Jack Gilbert swabs a faucet.
Swabbing faucets and floors and other surfaces gives Gilbert a picture of how microbes move in our environment. (Photography by George Joch, courtesy Argonne National Laboratory)

But why? What makes this friendly bug turn against its host? The answer, Gilbert says, underlines an increasingly inescapable need to reimagine the way medicine is practiced. Not just surgery, but all medicine. And—now that he’s talking about it—not just medicine, but modern life more broadly. The cities we build, the buildings we work in, the food we eat, the homes we keep, the environments where we live our lives and raise our children. All these factors affect the microbes living inside us, which in turn, scientists are discovering, can influence everything from obesity to Alzheimer’s to asthma.

So here’s what that colorectal surgery looks like to the microbe. When the patient comes to the hospital, the first thing doctors do is blast the intestine with radiation, to kill as much bacteria as possible. Then they pump in intravenous antibiotics to try to get rid of whatever remains. “Again, it doesn’t kill everything, but, again, it creates an incredibly hostile ecosystem,” Gilbert says. Then the surgery. Doctors cut open the colon, flooding the normally anaerobic gut with oxygen. “The oxygen makes the surviving anaerobic organisms panic,” Gilbert says. “It’s like poison gas.” Finally, doctors seal up the incision and the wound begins to heal itself, siphoning nutrients, namely phosphorus, from the intestine. Suddenly there’s not enough food for the microbes.

Gilbert is excited now, waving his arms a bit, shaking the air in front of him. He’s at a Starbucks down the street from his UChicago office, gulping down black tea before his next lecture. “Let’s look at it from the bacterium’s perspective,” he says. “It’s the last of its kind, right?” Having survived radiation, antibiotics, and oxygen exposure—and along the way having likely selected for a mutation that transforms it into a hardier strain of bug—E. faecalis now finds itself robbed of phosphorus and starving to death. “It’s like, ‘Oh my god, this is a horrible environment!’ So this bacterium, he’s normally your friend, right, but what do you think it does?” Gilbert asks. “It turns on mechanisms and pathways inside itself for nutrient acquisition.” And the best place to find those nutrients? “This lovely, nicely available healing-up area where the body’s sucking up all the phosphorus.” So that’s where the bug goes, and it attacks the wound. “And we call that an infection; we call that a pathogen. And we try to kill it off, without realizing what we did to make that pathogen appear.”

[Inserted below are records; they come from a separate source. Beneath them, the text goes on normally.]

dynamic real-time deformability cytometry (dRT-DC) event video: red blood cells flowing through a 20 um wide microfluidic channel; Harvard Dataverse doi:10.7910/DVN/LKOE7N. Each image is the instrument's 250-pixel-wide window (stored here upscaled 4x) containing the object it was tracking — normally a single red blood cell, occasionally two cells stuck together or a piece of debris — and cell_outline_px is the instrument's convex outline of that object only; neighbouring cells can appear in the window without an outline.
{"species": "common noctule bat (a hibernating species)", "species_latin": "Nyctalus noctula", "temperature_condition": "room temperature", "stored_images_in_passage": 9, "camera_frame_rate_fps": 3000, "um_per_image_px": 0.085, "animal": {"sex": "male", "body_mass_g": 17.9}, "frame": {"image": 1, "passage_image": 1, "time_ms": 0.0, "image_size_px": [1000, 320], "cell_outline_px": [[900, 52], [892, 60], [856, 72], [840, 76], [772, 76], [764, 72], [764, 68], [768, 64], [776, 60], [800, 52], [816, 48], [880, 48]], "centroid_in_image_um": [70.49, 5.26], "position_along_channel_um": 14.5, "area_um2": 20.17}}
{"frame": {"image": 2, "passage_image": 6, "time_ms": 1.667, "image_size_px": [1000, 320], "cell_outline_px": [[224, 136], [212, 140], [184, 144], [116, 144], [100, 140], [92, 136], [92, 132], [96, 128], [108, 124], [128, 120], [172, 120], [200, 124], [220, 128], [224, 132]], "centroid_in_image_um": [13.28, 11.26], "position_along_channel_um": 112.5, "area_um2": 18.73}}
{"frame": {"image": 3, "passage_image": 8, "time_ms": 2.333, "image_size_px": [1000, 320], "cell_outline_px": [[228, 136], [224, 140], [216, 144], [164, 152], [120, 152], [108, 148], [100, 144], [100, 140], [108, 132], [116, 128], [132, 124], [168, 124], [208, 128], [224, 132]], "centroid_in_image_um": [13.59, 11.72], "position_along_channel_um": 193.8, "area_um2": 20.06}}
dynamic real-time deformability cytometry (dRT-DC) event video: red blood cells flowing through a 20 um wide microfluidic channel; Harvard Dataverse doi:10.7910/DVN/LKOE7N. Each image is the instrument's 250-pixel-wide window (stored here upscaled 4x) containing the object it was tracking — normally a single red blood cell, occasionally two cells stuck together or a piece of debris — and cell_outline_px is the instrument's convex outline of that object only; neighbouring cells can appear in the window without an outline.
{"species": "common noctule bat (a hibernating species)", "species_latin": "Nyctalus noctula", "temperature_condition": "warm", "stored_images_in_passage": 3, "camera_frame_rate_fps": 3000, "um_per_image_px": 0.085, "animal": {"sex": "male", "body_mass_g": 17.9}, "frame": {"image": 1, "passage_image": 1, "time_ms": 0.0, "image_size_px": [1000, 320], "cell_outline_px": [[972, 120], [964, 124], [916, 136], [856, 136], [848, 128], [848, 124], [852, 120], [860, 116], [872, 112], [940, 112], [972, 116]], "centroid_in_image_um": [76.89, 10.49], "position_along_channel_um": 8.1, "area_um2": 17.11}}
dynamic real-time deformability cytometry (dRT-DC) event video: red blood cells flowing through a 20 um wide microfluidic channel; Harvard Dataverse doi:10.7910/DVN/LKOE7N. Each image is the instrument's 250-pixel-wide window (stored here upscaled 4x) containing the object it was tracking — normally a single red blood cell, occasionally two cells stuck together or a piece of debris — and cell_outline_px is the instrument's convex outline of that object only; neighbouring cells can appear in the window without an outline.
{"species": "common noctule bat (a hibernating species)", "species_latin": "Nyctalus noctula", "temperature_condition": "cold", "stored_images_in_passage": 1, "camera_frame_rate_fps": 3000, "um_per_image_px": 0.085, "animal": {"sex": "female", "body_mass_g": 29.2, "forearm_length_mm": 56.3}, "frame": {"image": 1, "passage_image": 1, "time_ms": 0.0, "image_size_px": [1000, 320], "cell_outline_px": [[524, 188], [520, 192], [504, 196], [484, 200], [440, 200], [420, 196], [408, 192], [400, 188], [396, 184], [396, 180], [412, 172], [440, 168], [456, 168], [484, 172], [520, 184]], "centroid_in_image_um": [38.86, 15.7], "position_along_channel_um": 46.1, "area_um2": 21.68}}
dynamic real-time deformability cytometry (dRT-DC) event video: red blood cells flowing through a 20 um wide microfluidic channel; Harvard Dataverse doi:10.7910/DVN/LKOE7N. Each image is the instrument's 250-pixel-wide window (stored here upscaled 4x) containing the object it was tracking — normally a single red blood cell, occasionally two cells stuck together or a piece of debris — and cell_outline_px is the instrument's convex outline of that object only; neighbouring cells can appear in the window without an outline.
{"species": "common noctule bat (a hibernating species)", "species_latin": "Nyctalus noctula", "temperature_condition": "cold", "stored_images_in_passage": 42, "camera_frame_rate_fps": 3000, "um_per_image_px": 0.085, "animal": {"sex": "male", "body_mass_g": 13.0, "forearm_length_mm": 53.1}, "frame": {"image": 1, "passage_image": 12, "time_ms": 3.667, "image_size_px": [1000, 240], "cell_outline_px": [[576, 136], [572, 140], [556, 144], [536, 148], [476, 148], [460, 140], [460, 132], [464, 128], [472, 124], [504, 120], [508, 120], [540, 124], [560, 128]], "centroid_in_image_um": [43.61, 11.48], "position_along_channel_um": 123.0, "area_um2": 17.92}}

Humans are vastly outnumbered in their own bodies. For every human cell, there are 10 cells of bacteria. But until they’re born, babies are sterile. They leave the womb and pass through the birth canal, where they’re colonized by their mothers’ microbiota. After that, children pick up bacteria everywhere they go: from their parents and siblings and other people, from pets, food, clothes, floors, furniture, toys, plants, trees, dirt, and the air all around them. By the time children learn to walk, they’re enveloped, inside and out, by a massive, invisible kaleidoscope of microorganisms, 100 trillion or so. Those microbes—mostly bacteria but also some viruses and fungi—live in our mouths and blanket our skin; they congregate in our nasal passages and ear canals and on the surface of our eyes. More than anywhere else, they inhabit our digestive systems.

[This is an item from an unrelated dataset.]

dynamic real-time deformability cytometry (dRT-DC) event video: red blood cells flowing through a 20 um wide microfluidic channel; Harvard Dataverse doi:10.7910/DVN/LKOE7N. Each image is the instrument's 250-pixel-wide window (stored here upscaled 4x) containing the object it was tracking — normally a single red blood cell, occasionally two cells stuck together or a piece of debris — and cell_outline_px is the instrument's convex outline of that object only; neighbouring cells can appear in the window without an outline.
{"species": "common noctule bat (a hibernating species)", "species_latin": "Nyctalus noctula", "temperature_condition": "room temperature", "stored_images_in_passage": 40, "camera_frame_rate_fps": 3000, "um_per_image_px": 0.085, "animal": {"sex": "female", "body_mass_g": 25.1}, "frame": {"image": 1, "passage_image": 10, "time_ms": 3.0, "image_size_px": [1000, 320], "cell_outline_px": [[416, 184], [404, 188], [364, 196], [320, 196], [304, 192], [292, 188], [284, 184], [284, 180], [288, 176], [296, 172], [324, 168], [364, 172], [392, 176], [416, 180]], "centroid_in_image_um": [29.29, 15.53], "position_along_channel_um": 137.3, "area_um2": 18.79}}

Taken together, these organisms are called the microbiome, and they are so pivotal to our health, both its function and dysfunction, that scientists have begun thinking of them as another organ. Indeed, about three pounds of every person’s biomass is microbial; that’s roughly the same weight as the human brain. Friendly microbes living happily in our bodies help train our immune system, help digest our food and absorb nutrients from it, and help keep pathogens at bay. But the role that E. faecalis plays in anastomotic leaks is only one example of what can happen when this complex and dynamic community of organisms falls out of balance.

Gilbert sampled seven households. Diagram shows direction of transfer.
Gilbert’s Home Microbiome Study sampled seven households—18 people, three dogs, and one cat—daily over six weeks. His team found that dogs (in aqua) increase a home’s microbial diversity by bringing organisms in from outdoors and circulating them among surfaces (blue) and people (orange and pink). (Image courtesy Jack Gilbert)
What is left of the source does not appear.